Adesso molti si chiedono che cosa succederà. Per gli eurofanatici siamo di fronte ad un imperdonabile peccato che ci manderà all’inferno, ma in realtà – almeno per ora – in Europa è calma piatta. Dopo il voto sul Mes lo spread tra Btp italiani e Bund tedeschi si è addirittura ridotto, passando da 162 a 157; mentre la grande stampa europea ha letteralmente ignorato il voto della Camera dei deputati.

Siamo dunque di fronte ad uno psicodramma solo italiano? Per certi aspetti sì, per altri no. Un consistente gruppo di eminenti economisti, pur avversi al governo, ha scritto che: «La sola riforma sensata del Mes sarebbe la sua abolizione». Ma, purtroppo, la bocciatura della sua riforma non abolisce il Mes, che continuerà invece ad esistere e ad esercitare la sua funzione di strumento ammazza-popoli (Grecia docet).

Per i custodi dell’ortodossia ordoliberista è molto più importante aver portato a casa il nuovo Patto di stabilità che la riforma del Mes. Riforma che, si vocifera oggi su alcuni organi di informazione, qualcuno a Bruxelles vorrebbe adesso realizzare a “19”, cioè ad esclusione dell’Italia, vanificando così di fatto il diritto di veto di Roma all’interno dell’Eurozona.

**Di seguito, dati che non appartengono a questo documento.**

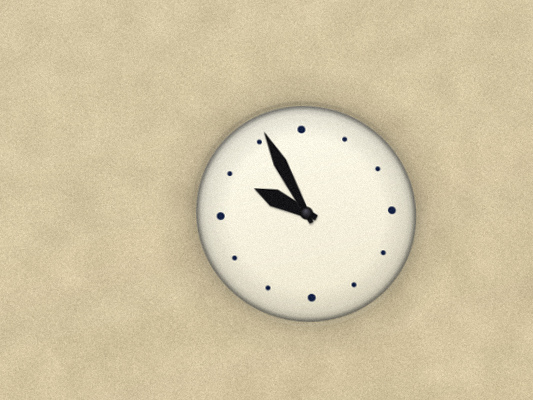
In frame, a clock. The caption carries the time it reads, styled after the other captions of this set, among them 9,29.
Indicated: 9,56
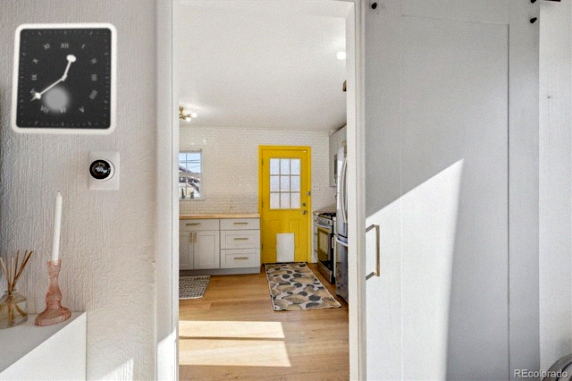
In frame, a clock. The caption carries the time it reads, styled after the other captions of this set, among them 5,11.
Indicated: 12,39
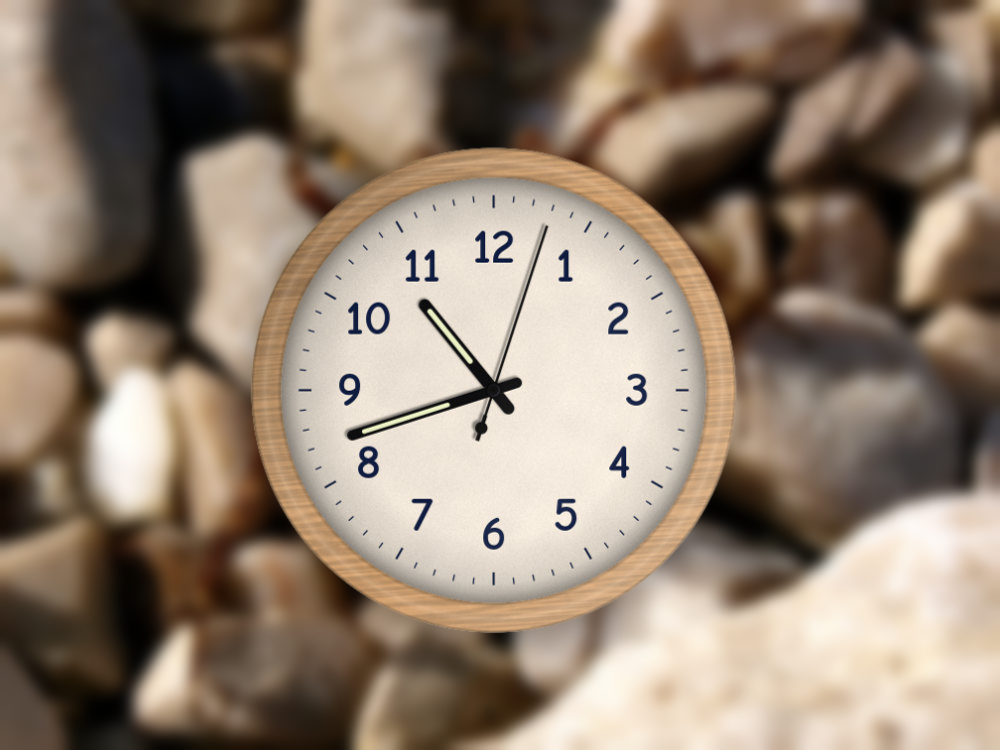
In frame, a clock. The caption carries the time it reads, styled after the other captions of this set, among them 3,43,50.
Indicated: 10,42,03
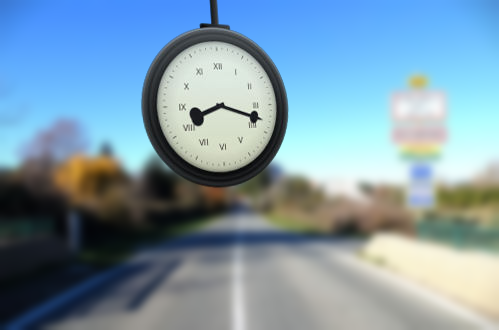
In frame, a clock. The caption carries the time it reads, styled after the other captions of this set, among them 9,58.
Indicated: 8,18
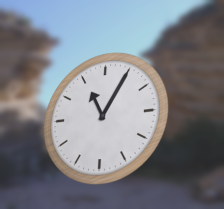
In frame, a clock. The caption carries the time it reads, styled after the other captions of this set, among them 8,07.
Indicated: 11,05
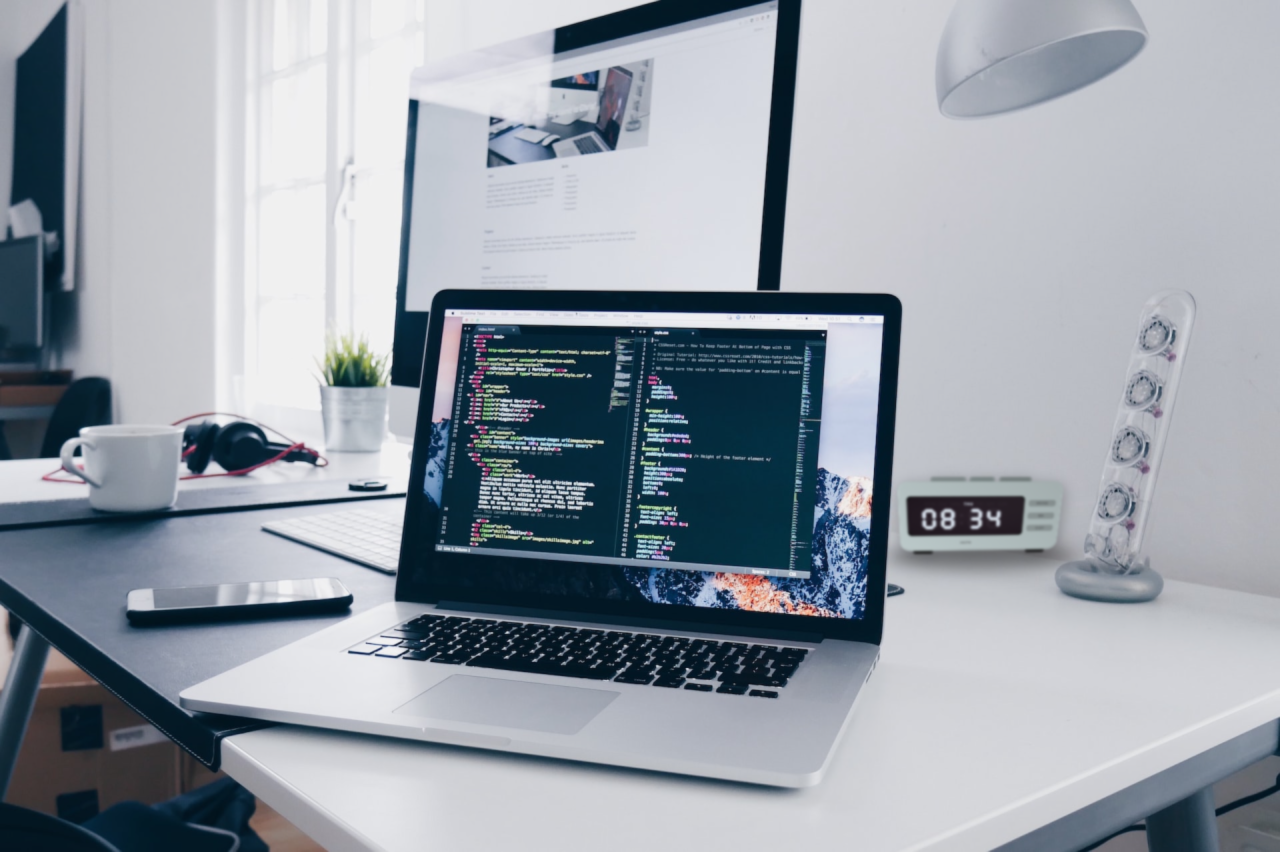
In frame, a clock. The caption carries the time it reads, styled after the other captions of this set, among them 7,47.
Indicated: 8,34
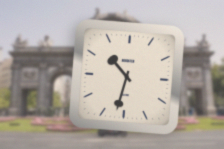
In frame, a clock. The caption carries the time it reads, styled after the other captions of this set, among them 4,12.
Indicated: 10,32
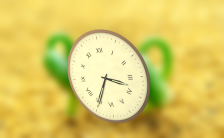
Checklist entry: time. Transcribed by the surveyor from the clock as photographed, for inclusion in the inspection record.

Vedremo. Certe reazioni a caldo lasciano il tempo che trovano. Più probabile che la cupola eurista decida piuttosto di tornare all’attacco dopo le elezioni europee del prossimo giugno.

Per capire quel che accadrà, bisogna distinguere gli aspetti economici da quelli politici. Sul piano economico la mancata riforma del Mes non cambia molto, mentre su quello politico potrebbe cambiare tantissimo. Certo, il no italiano è stato un po’ casuale e controvoglia, più una reazione allo sgarbo franco-tedesco che l’espressione di una vera volontà politica. Ma a volte anche una casuale palla di neve può innescare una vera valanga.

Cosa prevedeva la riforma del Mes

A questo punto, pur senza entrare in troppi e complicati dettagli, è bene andare a vedere cosa prevedeva la riforma del Mes e cosa arriverà invece con il regalo di Natale del nuovo Patto di stabilità.

Sul Mes il discorso è semplice. Fin dalla sua nascita, nel 2012, il Mes (che peraltro è un fondo di diritto lussemburghese!) è stato uno degli strumenti principali dell’ortodossia ordoliberista e del dominio tedesco nell’UE. Il Mes interviene nei paesi che lo richiedono solo a seguito dell’accettazione di pesantissime condizioni, stabilite con la firma di un apposito Memorandum. L’applicazione di queste condizioni (normalmente nuove tasse, tagli alla spesa pubblica, privatizzazioni, liberalizzazioni) viene verificata da un mostro a tre teste (la famigerata Troika) composto dalla Bce, dalla Commissione Europea e dal Fondo Monetario Internazionale. Le conseguenze per i popoli (sperimentate in Grecia, Spagna, Portogallo, Irlanda, Cipro) sono sempre state devastanti.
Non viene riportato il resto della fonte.